Gould was eventually taken to am ambulance and remembers being conscious until he was sedated at the hospital.

It turned out, the bullet did not make it through his arm into his head. Only a fragment had struck his eyelid.

“The doctor was surprised I stopped the .45 with my bone,” said Gould.

Doctors credited his strong physique for saving his life. While some of the fingers on his left hand are now numb, he says his body has made a full recovery.

That’s only one step in the healing process though, he says.

“There’s an aftermath that happens to all of this,” referring not just this shooting, but to victims of all shootings.

“People just have developed [a] numbness to ‘oh, there’s a shooting. And another shooting.’ ”

Seely agreed, observing mass shootings become widely publicized, then the media and the public move on to the next. The pain of the victims, especially the ones who survive, often gets forgotten she says.
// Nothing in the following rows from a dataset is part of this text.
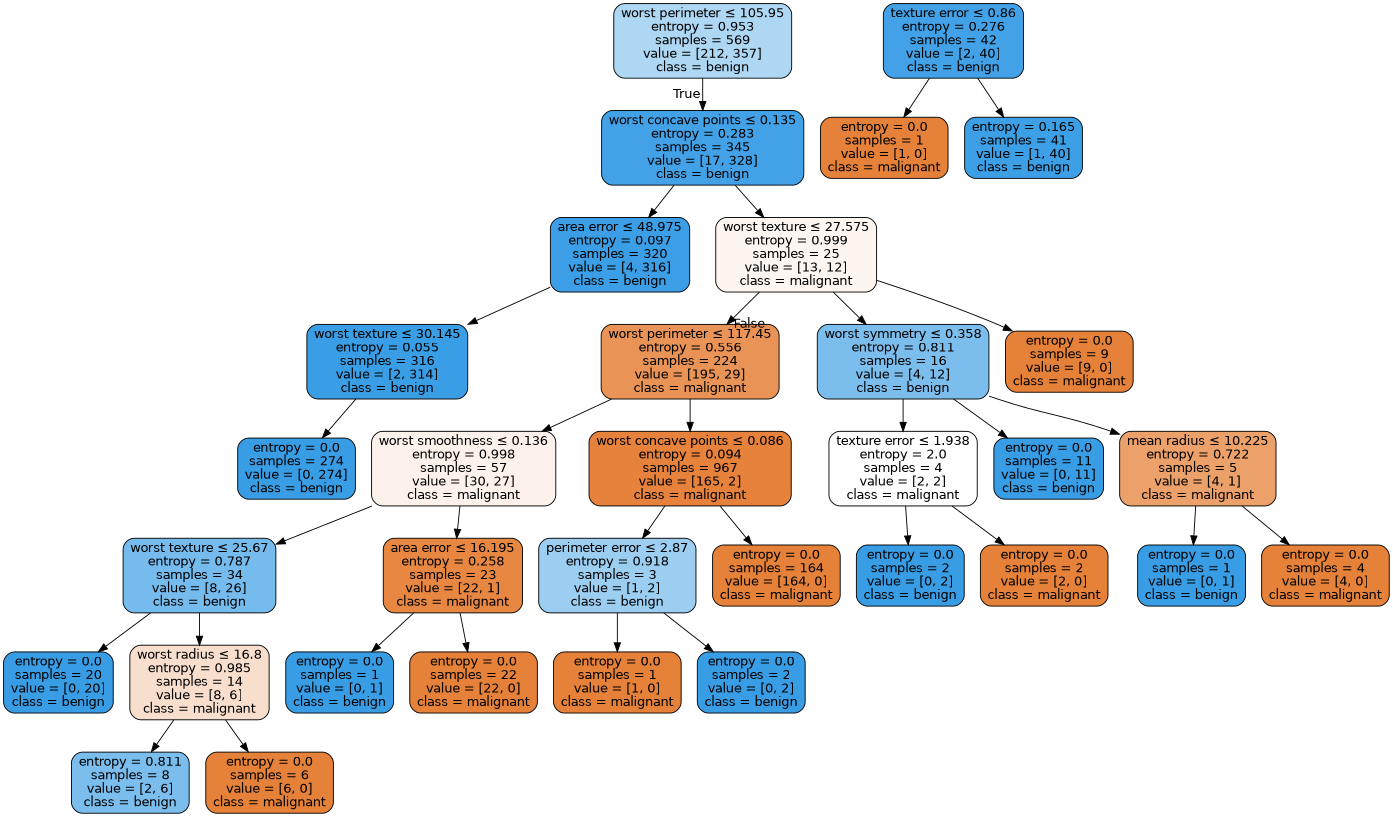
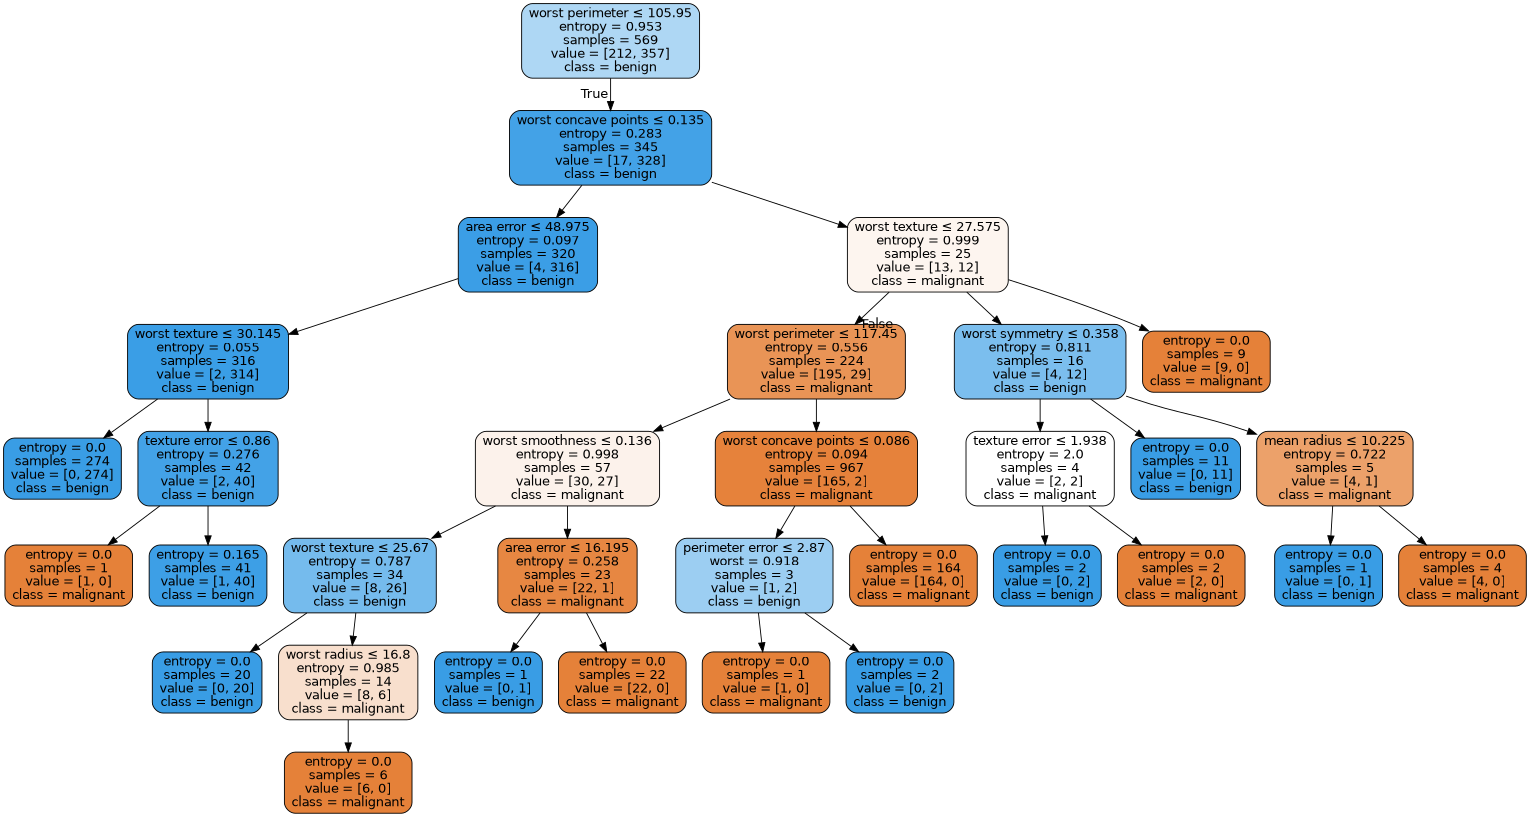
  digraph {
    node [color=black fillcolor="#e58139ff" fontname=helvetica shape=box style="filled, rounded"]
    edge [fontname=helvetica]
    n1 [fillcolor="#399de568" label=<worst perimeter &le; 105.95<br/>entropy = 0.953<br/>samples = 569<br/>value = [212, 357]<br/>class = benign>]
    n2 [fillcolor="#399de5f2" label=<worst concave points &le; 0.135<br/>entropy = 0.283<br/>samples = 345<br/>value = [17, 328]<br/>class = benign>]
    n3 [fillcolor="#399de5fc" label=<area error &le; 48.975<br/>entropy = 0.097<br/>samples = 320<br/>value = [4, 316]<br/>class = benign>]
    n4 [fillcolor="#e5813914" label=<worst texture &le; 27.575<br/>entropy = 0.999<br/>samples = 25<br/>value = [13, 12]<br/>class = malignant>]
    n5 [fillcolor="#e58139d9" label=<worst perimeter &le; 117.45<br/>entropy = 0.556<br/>samples = 224<br/>value = [195, 29]<br/>class = malignant>]
    n6 [fillcolor="#e5813919" label=<worst smoothness &le; 0.136<br/>entropy = 0.998<br/>samples = 57<br/>value = [30, 27]<br/>class = malignant>]
    n7 [fillcolor="#e58139fc" label=<worst concave points &le; 0.086<br/>entropy = 0.094<br/>samples = 967<br/>value = [165, 2]<br/>class = malignant>]
    n8 [fillcolor="#399de5fd" label=<worst texture &le; 30.145<br/>entropy = 0.055<br/>samples = 316<br/>value = [2, 314]<br/>class = benign>]
    n9 [fillcolor="#399de5aa" label=<worst symmetry &le; 0.358<br/>entropy = 0.811<br/>samples = 16<br/>value = [4, 12]<br/>class = benign>]
    n10 [label=<entropy = 0.0<br/>samples = 9<br/>value = [9, 0]<br/>class = malignant>]
    n11 [fillcolor="#399de5ff" label=<entropy = 0.0<br/>samples = 274<br/>value = [0, 274]<br/>class = benign>]
    n12 [fillcolor="#399de5f2" label=<texture error &le; 0.86<br/>entropy = 0.276<br/>samples = 42<br/>value = [2, 40]<br/>class = benign>]
    n13 [fillcolor="#e5813900" label=<texture error &le; 1.938<br/>entropy = 2.0<br/>samples = 4<br/>value = [2, 2]<br/>class = malignant>]
    n14 [fillcolor="#399de5ff" label=<entropy = 0.0<br/>samples = 2<br/>value = [0, 2]<br/>class = benign>]
    n15 [label=<entropy = 0.0<br/>samples = 2<br/>value = [2, 0]<br/>class = malignant>]
    n16 [label=<entropy = 0.0<br/>samples = 1<br/>value = [1, 0]<br/>class = malignant>]
    n17 [fillcolor="#399de5f9" label=<entropy = 0.165<br/>samples = 41<br/>value = [1, 40]<br/>class = benign>]
    n18 [fillcolor="#399de5ff" label=<entropy = 0.0<br/>samples = 11<br/>value = [0, 11]<br/>class = benign>]
    n19 [fillcolor="#e58139bf" label=<mean radius &le; 10.225<br/>entropy = 0.722<br/>samples = 5<br/>value = [4, 1]<br/>class = malignant>]
    n20 [fillcolor="#399de5ff" label=<entropy = 0.0<br/>samples = 1<br/>value = [0, 1]<br/>class = benign>]
    n21 [label=<entropy = 0.0<br/>samples = 4<br/>value = [4, 0]<br/>class = malignant>]
    n22 [fillcolor="#399de5b1" label=<worst texture &le; 25.67<br/>entropy = 0.787<br/>samples = 34<br/>value = [8, 26]<br/>class = benign>]
    n23 [fillcolor="#e58139f3" label=<area error &le; 16.195<br/>entropy = 0.258<br/>samples = 23<br/>value = [22, 1]<br/>class = malignant>]
-   n24 [fillcolor="#399de57f" label=<perimeter error &le; 2.87<br/>entropy = 0.918<br/>samples = 3<br/>value = [1, 2]<br/>class = benign>]
+   n24 [fillcolor="#399de57f" label=<perimeter error &le; 2.87<br/>worst = 0.918<br/>samples = 3<br/>value = [1, 2]<br/>class = benign>]
    n25 [label=<entropy = 0.0<br/>samples = 164<br/>value = [164, 0]<br/>class = malignant>]
    n26 [fillcolor="#399de5ff" label=<entropy = 0.0<br/>samples = 20<br/>value = [0, 20]<br/>class = benign>]
    n27 [fillcolor="#e5813940" label=<worst radius &le; 16.8<br/>entropy = 0.985<br/>samples = 14<br/>value = [8, 6]<br/>class = malignant>]
    n28 [fillcolor="#399de5ff" label=<entropy = 0.0<br/>samples = 1<br/>value = [0, 1]<br/>class = benign>]
    n29 [label=<entropy = 0.0<br/>samples = 22<br/>value = [22, 0]<br/>class = malignant>]
-   n30 [fillcolor="#399de5aa" label=<entropy = 0.811<br/>samples = 8<br/>value = [2, 6]<br/>class = benign>]
    n31 [label=<entropy = 0.0<br/>samples = 6<br/>value = [6, 0]<br/>class = malignant>]
    n32 [label=<entropy = 0.0<br/>samples = 1<br/>value = [1, 0]<br/>class = malignant>]
    n33 [fillcolor="#399de5ff" label=<entropy = 0.0<br/>samples = 2<br/>value = [0, 2]<br/>class = benign>]
    n1 -> n2 [headlabel=True labelangle=45 labeldistance=2.5]
    n2 -> n3
    n2 -> n4
    n3 -> n8
    n4 -> n5 [headlabel=False labelangle=-45 labeldistance=2.5]
    n4 -> n9
    n4 -> n10
    n5 -> n6
    n5 -> n7
    n6 -> n22
    n6 -> n23
    n7 -> n24
    n7 -> n25
    n8 -> n11
+   n8 -> n12
    n9 -> n13
    n9 -> n18
    n9 -> n19
    n12 -> n16
    n12 -> n17
    n13 -> n14
    n13 -> n15
    n19 -> n20
    n19 -> n21
    n22 -> n26
    n22 -> n27
    n23 -> n28
    n23 -> n29
    n24 -> n32
    n24 -> n33
-   n27 -> n30
    n27 -> n31
  }
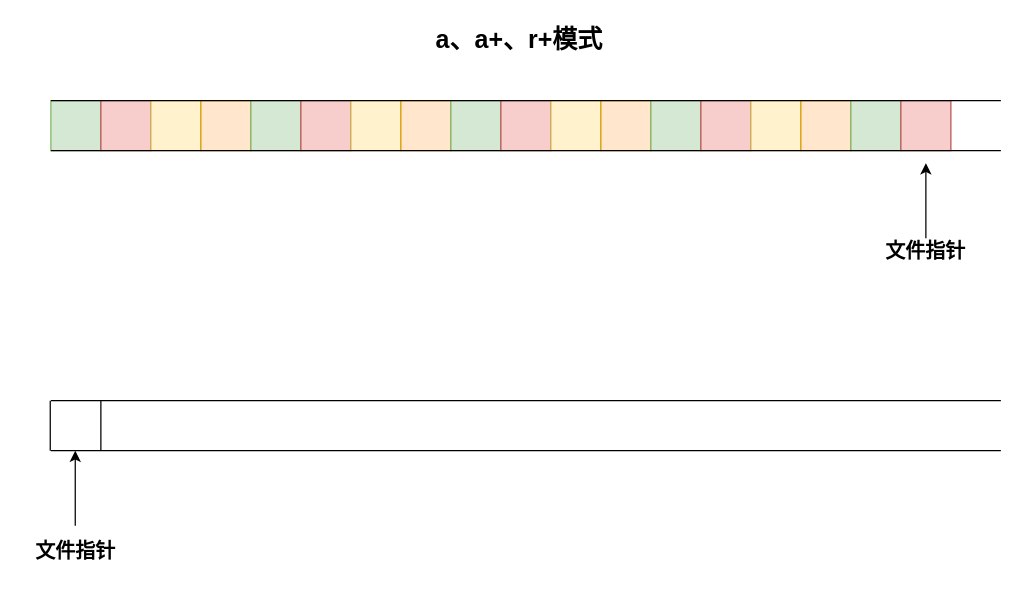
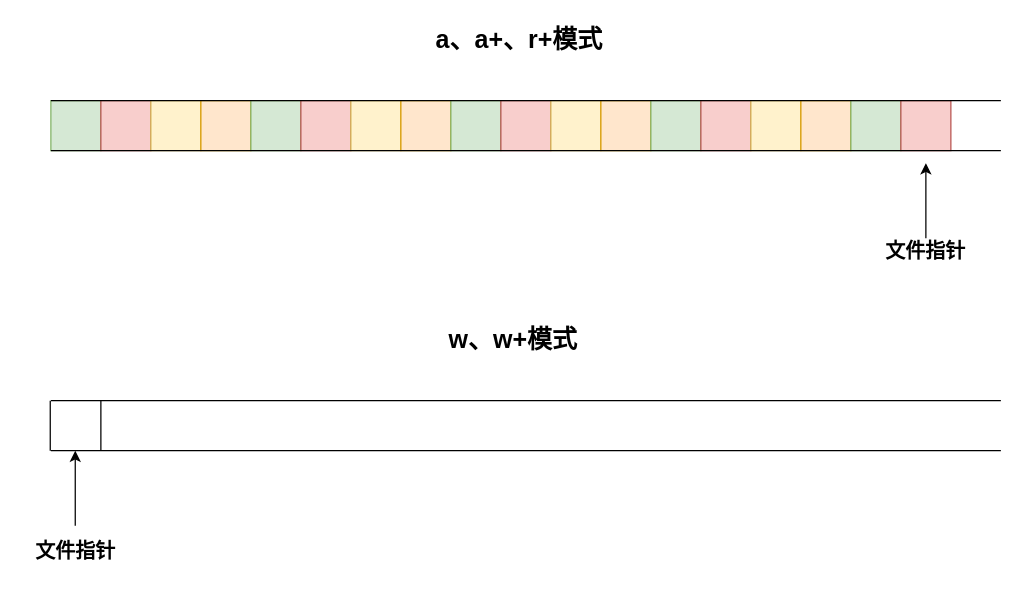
  <mxCell id="0" />
  <mxCell id="1" parent="0" />
  <mxCell id="2" value="" style="rounded=0;whiteSpace=wrap;html=1;fillColor=#d5e8d4;strokeColor=#82b366;" parent="1" vertex="1"><mxGeometry x="40" y="80" width="40" height="40" as="geometry" /></mxCell>
  <mxCell id="3" value="" style="rounded=0;whiteSpace=wrap;html=1;fillColor=#f8cecc;strokeColor=#b85450;" parent="1" vertex="1"><mxGeometry x="80" y="80" width="40" height="40" as="geometry" /></mxCell>
  <mxCell id="4" value="" style="rounded=0;whiteSpace=wrap;html=1;fillColor=#fff2cc;strokeColor=#d6b656;" parent="1" vertex="1"><mxGeometry x="120" y="80" width="40" height="40" as="geometry" /></mxCell>
  <mxCell id="5" value="" style="rounded=0;whiteSpace=wrap;html=1;fillColor=#ffe6cc;strokeColor=#d79b00;" parent="1" vertex="1"><mxGeometry x="160" y="80" width="40" height="40" as="geometry" /></mxCell>
  <mxCell id="6" value="" style="rounded=0;whiteSpace=wrap;html=1;fillColor=#d5e8d4;strokeColor=#82b366;" parent="1" vertex="1"><mxGeometry x="200" y="80" width="40" height="40" as="geometry" /></mxCell>
  <mxCell id="7" value="" style="rounded=0;whiteSpace=wrap;html=1;fillColor=#f8cecc;strokeColor=#b85450;" parent="1" vertex="1"><mxGeometry x="240" y="80" width="40" height="40" as="geometry" /></mxCell>
  <mxCell id="8" value="" style="rounded=0;whiteSpace=wrap;html=1;fillColor=#fff2cc;strokeColor=#d6b656;" parent="1" vertex="1"><mxGeometry x="280" y="80" width="40" height="40" as="geometry" /></mxCell>
  <mxCell id="9" value="" style="rounded=0;whiteSpace=wrap;html=1;fillColor=#ffe6cc;strokeColor=#d79b00;" parent="1" vertex="1"><mxGeometry x="320" y="80" width="40" height="40" as="geometry" /></mxCell>
  <mxCell id="10" value="" style="rounded=0;whiteSpace=wrap;html=1;fillColor=#d5e8d4;strokeColor=#82b366;" parent="1" vertex="1"><mxGeometry x="360" y="80" width="40" height="40" as="geometry" /></mxCell>
  <mxCell id="11" value="" style="rounded=0;whiteSpace=wrap;html=1;fillColor=#f8cecc;strokeColor=#b85450;" parent="1" vertex="1"><mxGeometry x="400" y="80" width="40" height="40" as="geometry" /></mxCell>
  <mxCell id="12" value="" style="rounded=0;whiteSpace=wrap;html=1;fillColor=#fff2cc;strokeColor=#d6b656;" parent="1" vertex="1"><mxGeometry x="440" y="80" width="40" height="40" as="geometry" /></mxCell>
  <mxCell id="13" value="" style="rounded=0;whiteSpace=wrap;html=1;fillColor=#ffe6cc;strokeColor=#d79b00;" parent="1" vertex="1"><mxGeometry x="480" y="80" width="40" height="40" as="geometry" /></mxCell>
  <mxCell id="14" value="" style="rounded=0;whiteSpace=wrap;html=1;fillColor=#d5e8d4;strokeColor=#82b366;" parent="1" vertex="1"><mxGeometry x="520" y="80" width="40" height="40" as="geometry" /></mxCell>
  <mxCell id="15" value="" style="rounded=0;whiteSpace=wrap;html=1;fillColor=#f8cecc;strokeColor=#b85450;" parent="1" vertex="1"><mxGeometry x="560" y="80" width="40" height="40" as="geometry" /></mxCell>
  <mxCell id="16" value="" style="rounded=0;whiteSpace=wrap;html=1;fillColor=#fff2cc;strokeColor=#d6b656;" parent="1" vertex="1"><mxGeometry x="600" y="80" width="40" height="40" as="geometry" /></mxCell>
  <mxCell id="17" value="" style="rounded=0;whiteSpace=wrap;html=1;fillColor=#ffe6cc;strokeColor=#d79b00;" parent="1" vertex="1"><mxGeometry x="640" y="80" width="40" height="40" as="geometry" /></mxCell>
  <mxCell id="18" value="" style="rounded=0;whiteSpace=wrap;html=1;fillColor=#d5e8d4;strokeColor=#82b366;" parent="1" vertex="1"><mxGeometry x="680" y="80" width="40" height="40" as="geometry" /></mxCell>
  <mxCell id="19" value="" style="rounded=0;whiteSpace=wrap;html=1;fillColor=#f8cecc;strokeColor=#b85450;" parent="1" vertex="1"><mxGeometry x="720" y="80" width="40" height="40" as="geometry" /></mxCell>
  <mxCell id="20" value="" style="endArrow=none;html=1;" parent="1" edge="1"><mxGeometry width="50" height="50" relative="1" as="geometry"><mxPoint x="40" y="80" as="sourcePoint" /><mxPoint x="800" y="80" as="targetPoint" /></mxGeometry></mxCell>
  <mxCell id="21" value="" style="endArrow=none;html=1;" parent="1" edge="1"><mxGeometry width="50" height="50" relative="1" as="geometry"><mxPoint x="40" y="120" as="sourcePoint" /><mxPoint x="800" y="120" as="targetPoint" /></mxGeometry></mxCell>
  <mxCell id="22" value="&lt;b&gt;&lt;font style=&quot;font-size: 20px&quot;&gt;a、a+、r+模式&lt;/font&gt;&lt;/b&gt;" style="text;html=1;strokeColor=none;fillColor=none;align=center;verticalAlign=middle;whiteSpace=wrap;rounded=0;" parent="1" vertex="1"><mxGeometry x="315" y="20" width="200" height="20" as="geometry" /></mxCell>
  <mxCell id="23" value="" style="endArrow=classic;html=1;" parent="1" edge="1"><mxGeometry width="50" height="50" relative="1" as="geometry"><mxPoint x="740" y="190" as="sourcePoint" /><mxPoint x="740" y="130" as="targetPoint" /></mxGeometry></mxCell>
  <mxCell id="24" value="&lt;font style=&quot;font-size: 16px&quot;&gt;&lt;b&gt;文件指针&lt;/b&gt;&lt;/font&gt;" style="text;html=1;strokeColor=none;fillColor=none;align=center;verticalAlign=middle;whiteSpace=wrap;rounded=0;" parent="1" vertex="1"><mxGeometry x="700" y="190" width="80" height="20" as="geometry" /></mxCell>
+ <mxCell id="25" value="&lt;b&gt;&lt;font style=&quot;font-size: 20px&quot;&gt;w、w+模式&lt;/font&gt;&lt;/b&gt;" style="text;html=1;strokeColor=none;fillColor=none;align=center;verticalAlign=middle;whiteSpace=wrap;rounded=0;" parent="1" vertex="1"><mxGeometry x="310" y="260" width="200" height="20" as="geometry" /></mxCell>
  <mxCell id="26" value="" style="endArrow=none;html=1;" parent="1" edge="1"><mxGeometry width="50" height="50" relative="1" as="geometry"><mxPoint x="40" y="320" as="sourcePoint" /><mxPoint x="800" y="320" as="targetPoint" /></mxGeometry></mxCell>
  <mxCell id="27" value="" style="endArrow=none;html=1;" parent="1" edge="1"><mxGeometry width="50" height="50" relative="1" as="geometry"><mxPoint x="40" y="360" as="sourcePoint" /><mxPoint x="800" y="360" as="targetPoint" /></mxGeometry></mxCell>
  <mxCell id="28" value="" style="endArrow=classic;html=1;" parent="1" edge="1"><mxGeometry width="50" height="50" relative="1" as="geometry"><mxPoint x="59.5" y="420" as="sourcePoint" /><mxPoint x="59.5" y="360" as="targetPoint" /></mxGeometry></mxCell>
  <mxCell id="29" value="&lt;font style=&quot;font-size: 16px&quot;&gt;&lt;b&gt;文件指针&lt;/b&gt;&lt;/font&gt;" style="text;html=1;strokeColor=none;fillColor=none;align=center;verticalAlign=middle;whiteSpace=wrap;rounded=0;" parent="1" vertex="1"><mxGeometry x="20" y="430" width="80" height="20" as="geometry" /></mxCell>
  <mxCell id="30" value="" style="endArrow=none;html=1;" parent="1" edge="1"><mxGeometry width="50" height="50" relative="1" as="geometry"><mxPoint x="39.5" y="360" as="sourcePoint" /><mxPoint x="39.5" y="320" as="targetPoint" /></mxGeometry></mxCell>
  <mxCell id="31" value="" style="endArrow=none;html=1;" parent="1" edge="1"><mxGeometry width="50" height="50" relative="1" as="geometry"><mxPoint x="80" y="360" as="sourcePoint" /><mxPoint x="80" y="320" as="targetPoint" /></mxGeometry></mxCell>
“There’s a deep pain that doesn’t go away and it lives with you everyday and it never stops.”

Both describe it as a lingering weight.

“I try and push it to the back of my head and forget that it’s there, but as soon as things are quiet and I go to mundane, everyday tasks it creeps right back in,” said Seely.

Gould says he and another one of the shooting survivors have enrolled in an experimental PTSD treatment study at UCSD. But he’s skeptical it will help.

Even though the shooter is dead, Gould says his hatred towards Selis can be all-consuming.

“He created, this tragic, unforgiving, relentless thing that’s continuing to influence our lives. And you can never have that back.”